[Tareas]
A. Devuelve sin cambios el pasaje del texto sobre los pilotos del Patoruzú que comienza con las palabras que contienen "Ricardo Lindsell un" y acaba con "frente de batalla.".
B. Escribe la parte que sigue del texto sobre los pilotos del Patoruzú, a partir de su última oración.

[Fragmento del documento]
-------
Ricardo Lindsell un ex empleado de la fábrica Alpargatas, se encontraba en una base próxima a la de Ian Adamson. Soñaba con regresar a la Argentina luego de la guerra, pues la empresa le guardaba su puesto. Sería suyo si lograba sobrevivir a la guerra con los japoneses. Su carrera fue meteórica: se enroló como piloto en la Fuerza Aérea Canadiense y pronto se convirtió en comandante del Escuadrón 60 de la Royal Air Force. Participó en la recordaba batalla de Kohima y se dedicó a operaciones de ataques a tierra. Su avión personal, un Hurricane provisto de cañones, llevó pintado un Patoruzú de dimensiones considerables. Sus pilotos lo podían distinguir en el aire por la estampa del indio. Lindsell sobrevivió a las misiones encomendadas, nunca fue herido y pudo regresar a la empresa Alpargatas con algunas condecoraciones ganadas en el frente de batalla.
Christopher Garland Ford, piloto en el mismo frente que Adamson y Lindsell, se contagió de la moda. Pintó en su avión Hurricane un Patoruzú enorme. Llevó al frente de batalla otras tradiciones criollas, como tomar mate, que compartió con sus compañeros ingleses.
-------
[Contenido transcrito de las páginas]
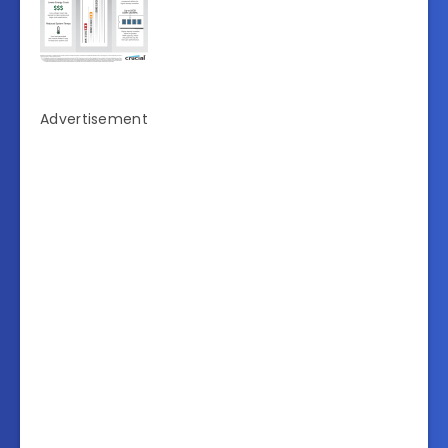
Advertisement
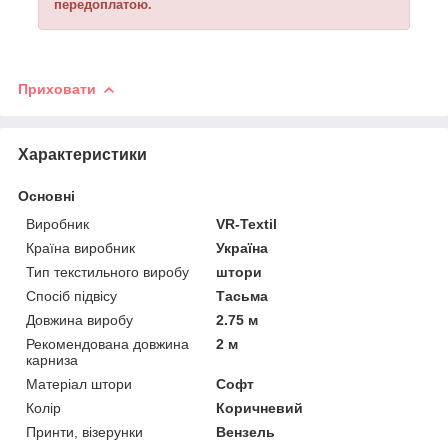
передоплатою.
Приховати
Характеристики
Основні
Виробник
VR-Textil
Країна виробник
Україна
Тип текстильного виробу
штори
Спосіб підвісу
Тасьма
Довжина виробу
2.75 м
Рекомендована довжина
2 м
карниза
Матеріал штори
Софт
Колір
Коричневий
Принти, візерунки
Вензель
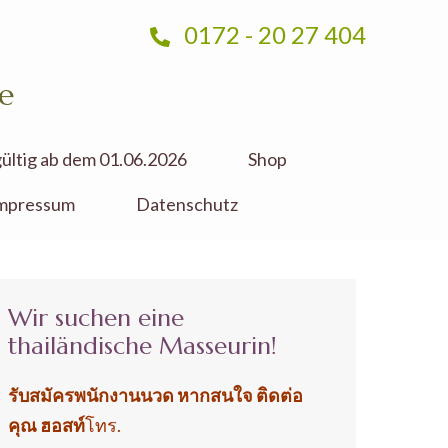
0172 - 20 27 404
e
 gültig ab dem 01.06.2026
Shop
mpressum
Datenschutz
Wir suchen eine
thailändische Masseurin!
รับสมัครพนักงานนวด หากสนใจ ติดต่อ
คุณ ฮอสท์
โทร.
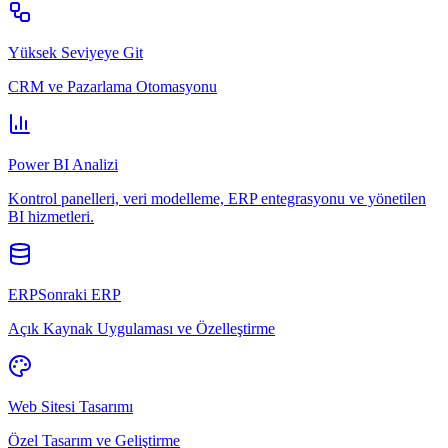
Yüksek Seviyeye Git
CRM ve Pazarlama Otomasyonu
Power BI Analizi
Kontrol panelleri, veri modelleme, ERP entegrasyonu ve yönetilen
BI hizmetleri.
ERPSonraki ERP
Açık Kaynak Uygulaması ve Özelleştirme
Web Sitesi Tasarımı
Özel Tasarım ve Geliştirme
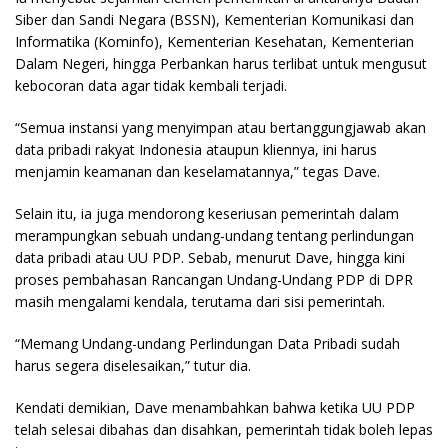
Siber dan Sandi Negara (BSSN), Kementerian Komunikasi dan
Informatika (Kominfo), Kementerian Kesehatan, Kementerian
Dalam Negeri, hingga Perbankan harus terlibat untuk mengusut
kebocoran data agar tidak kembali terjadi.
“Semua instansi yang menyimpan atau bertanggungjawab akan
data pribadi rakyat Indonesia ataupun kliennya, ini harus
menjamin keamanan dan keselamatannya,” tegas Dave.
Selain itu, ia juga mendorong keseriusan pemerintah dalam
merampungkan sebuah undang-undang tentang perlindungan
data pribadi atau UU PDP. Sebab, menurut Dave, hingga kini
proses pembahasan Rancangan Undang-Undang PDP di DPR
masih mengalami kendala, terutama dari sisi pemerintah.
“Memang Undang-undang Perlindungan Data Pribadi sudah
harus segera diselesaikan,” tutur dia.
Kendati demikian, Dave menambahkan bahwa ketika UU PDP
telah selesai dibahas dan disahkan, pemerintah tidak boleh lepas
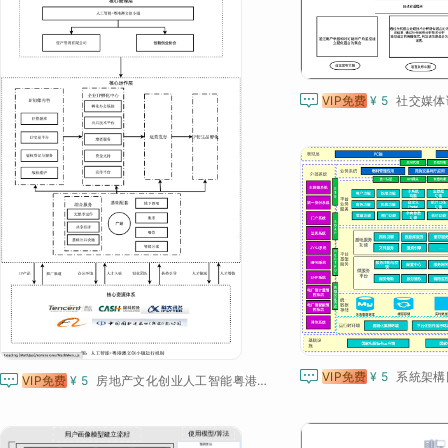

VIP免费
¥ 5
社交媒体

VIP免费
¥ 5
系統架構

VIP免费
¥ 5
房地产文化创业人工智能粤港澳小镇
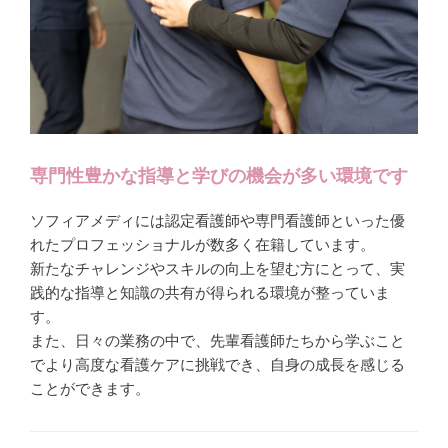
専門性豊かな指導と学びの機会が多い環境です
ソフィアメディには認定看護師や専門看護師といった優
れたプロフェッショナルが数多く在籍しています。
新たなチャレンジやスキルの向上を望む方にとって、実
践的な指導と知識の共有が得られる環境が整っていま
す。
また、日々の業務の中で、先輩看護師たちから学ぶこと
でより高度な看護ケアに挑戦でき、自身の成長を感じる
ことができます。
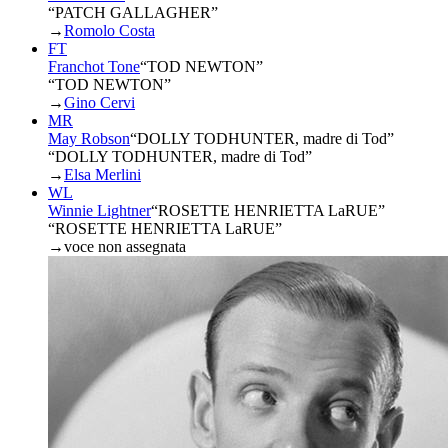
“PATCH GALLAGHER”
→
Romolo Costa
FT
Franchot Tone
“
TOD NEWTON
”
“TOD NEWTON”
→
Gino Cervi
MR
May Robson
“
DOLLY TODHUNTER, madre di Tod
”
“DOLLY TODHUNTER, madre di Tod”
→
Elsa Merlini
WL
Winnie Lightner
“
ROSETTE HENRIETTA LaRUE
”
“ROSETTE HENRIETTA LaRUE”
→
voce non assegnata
-------
[Respuestas]
A.
Ricardo Lindsell un ex empleado de la fábrica Alpargatas, se encontraba en una base próxima a la de Ian Adamson. Soñaba con regresar a la Argentina luego de la guerra, pues la empresa le guardaba su puesto. Sería suyo si lograba sobrevivir a la guerra con los japoneses. Su carrera fue meteórica: se enroló como piloto en la Fuerza Aérea Canadiense y pronto se convirtió en comandante del Escuadrón 60 de la Royal Air Force. Participó en la recordaba batalla de Kohima y se dedicó a operaciones de ataques a tierra. Su avión personal, un Hurricane provisto de cañones, llevó pintado un Patoruzú de dimensiones considerables. Sus pilotos lo podían distinguir en el aire por la estampa del indio. Lindsell sobrevivió a las misiones encomendadas, nunca fue herido y pudo regresar a la empresa Alpargatas con algunas condecoraciones ganadas en el frente de batalla.

B.
Ford también sobrevivió a los duros combates en Burma. Casi muere en su Hurricane al llevarse por delante un tendido eléctrico: cayó a la vera de un río pero emergió entre los restos de su caza Patoruzú con vida. Como diría más tarde, “ayudado por mi querido indio Patoruzú”. Como jefe del Escuadron 155, llevó la insignia de Patoruzú hasta el final de la guerra.
Todos los pilotos argentinos que llevaron a Patoruzú pintado en la nariz de su avión tuvieron la dicha de sobrevivir a la Segunda Guerra Mundial. Oscar Lorenzo Sundt, descendiente de noruegos, voló un caza americano F6F Hellcat en un escuadrón de la armada británica a bordo del portaaviones de escolta. También pintó al indio, por supuesto. Pero el final de la guerra contra Japón lo sorprendió en el momento preciso que iba a realizar su primera misión de combate. No tuvo tiempo ni necesidad de mostrar los dientes.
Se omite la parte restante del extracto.